As to the "airing embarrassing stuff in public filings", we also know companies protect their public image. The customer (or their lawyer) may use the threat of a lawsuit, which will make the issue public, as leverage to get the company to resolve the issue.
A confidential arbitration clause removes this form of leverage.
> forcing millions of dollars of legal preparation
Venmo's terms allow taking an issue to small claims. It's only for larger issues - and class action issues - where binding arbitration is required. So of course these are the ones that are more likely to require "millions of dollars of legal preparation."
Just like how Wells Fargo could engage in widespread fraud without worrying about the millions of dollars it would have cost to lose a class action suit.

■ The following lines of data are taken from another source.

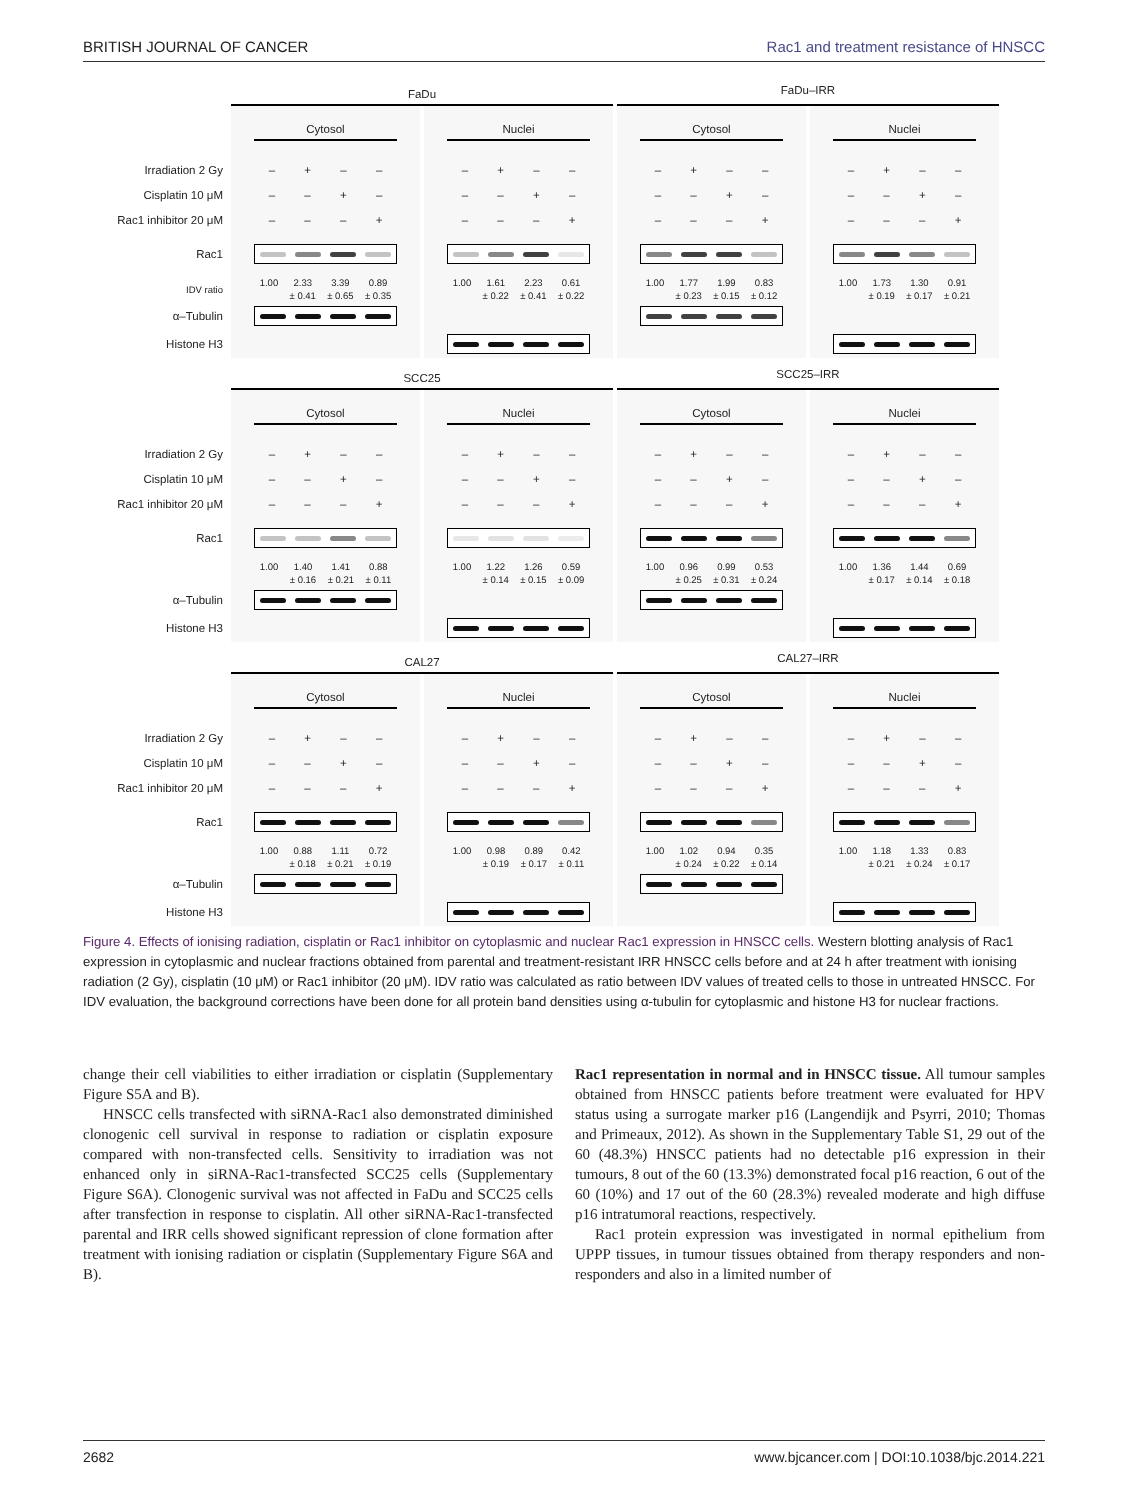BRITISH JOURNAL OF CANCER Rac1 and treatment resistance of HNSCC
| | FaDu | | | | FaDu–IRR | | |
| | Cytosol | | Nuclei | | Cytosol | | Nuclei |
| Irradiation 2 Gy | – + – – | | – + – – | | – + – – | | – + – – |
| Cisplatin 10 μM | – – + – | | – – + – | | – – + – | | – – + – |
| Rac1 inhibitor 20 μM | – – – + | | – – – + | | – – – + | | – – – + |
| Rac1 | | | | | | | |
| IDV ratio | 1.00 2.33 ± 0.41 3.39 ± 0.65 0.89 ± 0.35 | | 1.00 1.61 ± 0.22 2.23 ± 0.41 0.61 ± 0.22 | | 1.00 1.77 ± 0.23 1.99 ± 0.15 0.83 ± 0.12 | | 1.00 1.73 ± 0.19 1.30 ± 0.17 0.91 ± 0.21 |
| α–Tubulin | | | | | | | |
| Histone H3 | | | | | | | |
| | SCC25 | | | | SCC25–IRR | | |
| | Cytosol | | Nuclei | | Cytosol | | Nuclei |
| Irradiation 2 Gy | – + – – | | – + – – | | – + – – | | – + – – |
| Cisplatin 10 μM | – – + – | | – – + – | | – – + – | | – – + – |
| Rac1 inhibitor 20 μM | – – – + | | – – – + | | – – – + | | – – – + |
| Rac1 | | | | | | | |
| | 1.00 1.40 ± 0.16 1.41 ± 0.21 0.88 ± 0.11 | | 1.00 1.22 ± 0.14 1.26 ± 0.15 0.59 ± 0.09 | | 1.00 0.96 ± 0.25 0.99 ± 0.31 0.53 ± 0.24 | | 1.00 1.36 ± 0.17 1.44 ± 0.14 0.69 ± 0.18 |
| α–Tubulin | | | | | | | |
| Histone H3 | | | | | | | |
| | CAL27 | | | | CAL27–IRR | | |
| | Cytosol | | Nuclei | | Cytosol | | Nuclei |
| Irradiation 2 Gy | – + – – | | – + – – | | – + – – | | – + – – |
| Cisplatin 10 μM | – – + – | | – – + – | | – – + – | | – – + – |
| Rac1 inhibitor 20 μM | – – – + | | – – – + | | – – – + | | – – – + |
| Rac1 | | | | | | | |
| | 1.00 0.88 ± 0.18 1.11 ± 0.21 0.72 ± 0.19 | | 1.00 0.98 ± 0.19 0.89 ± 0.17 0.42 ± 0.11 | | 1.00 1.02 ± 0.24 0.94 ± 0.22 0.35 ± 0.14 | | 1.00 1.18 ± 0.21 1.33 ± 0.24 0.83 ± 0.17 |
| α–Tubulin | | | | | | | |
| Histone H3 | | | | | | | |
Figure 4. Effects of ionising radiation, cisplatin or Rac1 inhibitor on cytoplasmic and nuclear Rac1 expression in HNSCC cells. Western blotting analysis of Rac1 expression in cytoplasmic and nuclear fractions obtained from parental and treatment-resistant IRR HNSCC cells before and at 24 h after treatment with ionising radiation (2 Gy), cisplatin (10 μM) or Rac1 inhibitor (20 μM). IDV ratio was calculated as ratio between IDV values of treated cells to those in untreated HNSCC. For IDV evaluation, the background corrections have been done for all protein band densities using α-tubulin for cytoplasmic and histone H3 for nuclear fractions.
change their cell viabilities to either irradiation or cisplatin (Supplementary Figure S5A and B).
HNSCC cells transfected with siRNA-Rac1 also demonstrated diminished clonogenic cell survival in response to radiation or cisplatin exposure compared with non-transfected cells. Sensitivity to irradiation was not enhanced only in siRNA-Rac1-transfected SCC25 cells (Supplementary Figure S6A). Clonogenic survival was not affected in FaDu and SCC25 cells after transfection in response to cisplatin. All other siRNA-Rac1-transfected parental and IRR cells showed significant repression of clone formation after treatment with ionising radiation or cisplatin (Supplementary Figure S6A and B).
Rac1 representation in normal and in HNSCC tissue. All tumour samples obtained from HNSCC patients before treatment were evaluated for HPV status using a surrogate marker p16 (Langendijk and Psyrri, 2010; Thomas and Primeaux, 2012). As shown in the Supplementary Table S1, 29 out of the 60 (48.3%) HNSCC patients had no detectable p16 expression in their tumours, 8 out of the 60 (13.3%) demonstrated focal p16 reaction, 6 out of the 60 (10%) and 17 out of the 60 (28.3%) revealed moderate and high diffuse p16 intratumoral reactions, respectively.
Rac1 protein expression was investigated in normal epithelium from UPPP tissues, in tumour tissues obtained from therapy responders and non-responders and also in a limited number of
2682 www.bjcancer.com | DOI:10.1038/bjc.2014.221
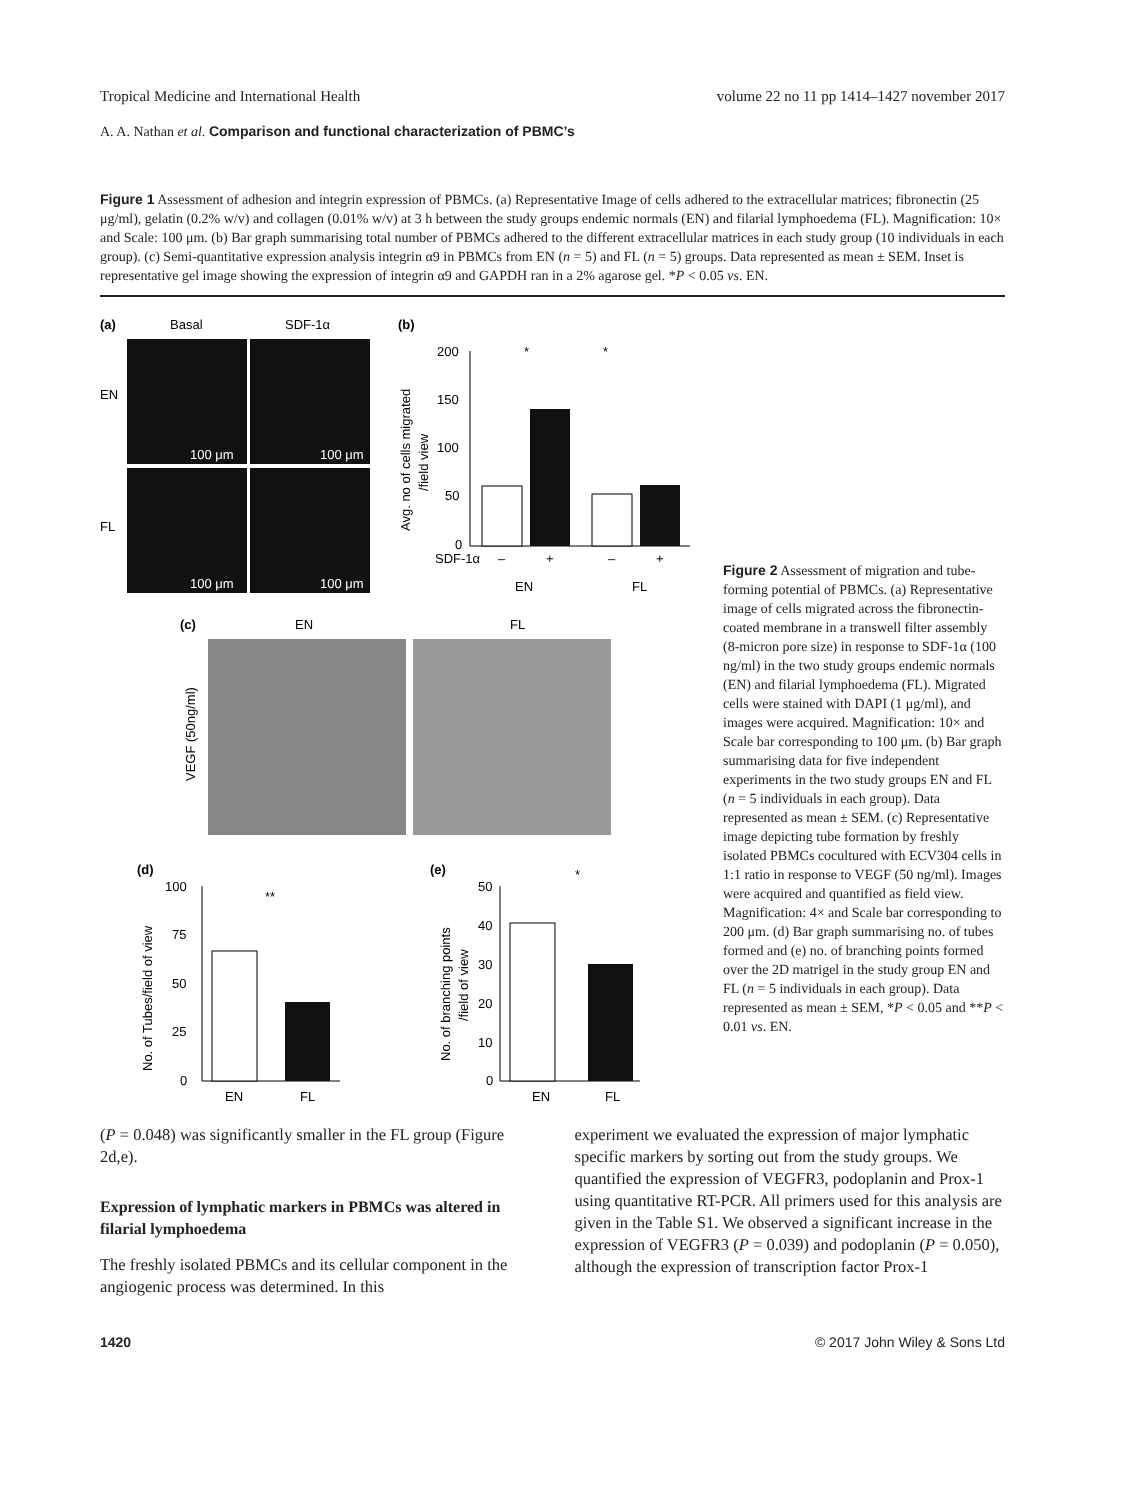Tropical Medicine and International Health volume 22 no 11 pp 1414–1427 november 2017
A. A. Nathan et al. Comparison and functional characterization of PBMC’s
Figure 1 Assessment of adhesion and integrin expression of PBMCs. (a) Representative Image of cells adhered to the extracellular matrices; fibronectin (25 μg/ml), gelatin (0.2% w/v) and collagen (0.01% w/v) at 3 h between the study groups endemic normals (EN) and filarial lymphoedema (FL). Magnification: 10× and Scale: 100 μm. (b) Bar graph summarising total number of PBMCs adhered to the different extracellular matrices in each study group (10 individuals in each group). (c) Semi-quantitative expression analysis integrin α9 in PBMCs from EN (n = 5) and FL (n = 5) groups. Data represented as mean ± SEM. Inset is representative gel image showing the expression of integrin α9 and GAPDH ran in a 2% agarose gel. *P < 0.05 vs. EN.
(a)
Basal
SDF-1α
EN
FL
100 μm
100 μm
100 μm
100 μm
(b)
Avg. no of cells migrated
/field view
200
150
100
50
0
*
*
SDF-1α
–
+
–
+
EN
FL
(c)
EN
FL
VEGF (50ng/ml)
(d)
No. of Tubes/field of view
100
75
50
25
0
**
EN
FL
(e)
No. of branching points
/field of view
50
40
30
20
10
0
*
EN
FL
Figure 2 Assessment of migration and tube-forming potential of PBMCs. (a) Representative image of cells migrated across the fibronectin-coated membrane in a transwell filter assembly (8-micron pore size) in response to SDF-1α (100 ng/ml) in the two study groups endemic normals (EN) and filarial lymphoedema (FL). Migrated cells were stained with DAPI (1 μg/ml), and images were acquired. Magnification: 10× and Scale bar corresponding to 100 μm. (b) Bar graph summarising data for five independent experiments in the two study groups EN and FL (n = 5 individuals in each group). Data represented as mean ± SEM. (c) Representative image depicting tube formation by freshly isolated PBMCs cocultured with ECV304 cells in 1:1 ratio in response to VEGF (50 ng/ml). Images were acquired and quantified as field view. Magnification: 4× and Scale bar corresponding to 200 μm. (d) Bar graph summarising no. of tubes formed and (e) no. of branching points formed over the 2D matrigel in the study group EN and FL (n = 5 individuals in each group). Data represented as mean ± SEM, *P < 0.05 and **P < 0.01 vs. EN.
(P = 0.048) was significantly smaller in the FL group (Figure 2d,e).
Expression of lymphatic markers in PBMCs was altered in filarial lymphoedema
The freshly isolated PBMCs and its cellular component in the angiogenic process was determined. In this
experiment we evaluated the expression of major lymphatic specific markers by sorting out from the study groups. We quantified the expression of VEGFR3, podoplanin and Prox-1 using quantitative RT-PCR. All primers used for this analysis are given in the Table S1. We observed a significant increase in the expression of VEGFR3 (P = 0.039) and podoplanin (P = 0.050), although the expression of transcription factor Prox-1
1420 © 2017 John Wiley & Sons Ltd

> the extra eyes don’t hurt
There are fewer eyes in the mandatory arbitration process than in the public court system. The latter is public (more eyes) and has a more extensive appeals system (more eyes).
Everyone should do as they ask and send in a letter. I'm doing so, but I'm also making sure that it's in several fun fonts that will delight the people who process it.
I can understand your sending it but the fonts won't affect anyone other the poor soul who has to read it, who is just another poor schlub like and mean. but putting plenty of clown faces and eggplants in there is probably acceptable.
The poor schlub who has to process these probably gets paid hourly and doesn't really care. It's about increasing the processing costs incurred by PayPal, which this will accomplish.
When every corporation attaches the same fifty thousand words' worth of abusive T&Cs to every service they offer, consumers have no choice: they can consent to being abused (in this case waiving their legal rights), or go live in the woods where they don't need a smartphone or a credit card. As usual, our impotent, incompetent, illegitimate government has utterly failed to protect us in this regard.
It doesn't matter if you have read them or not, because they could have changed the ToS 30 mins later to be something completely different and it is assumed you agreed to that too.
P.S.: At least can venmo be compelled to act or confirm our choice if we are forced to mail in their form? Can they claim they never received it, that it was printed incorrectly (since the form isn’t a PDF and can be easily rendered differently by various browsers) or missing some specific info?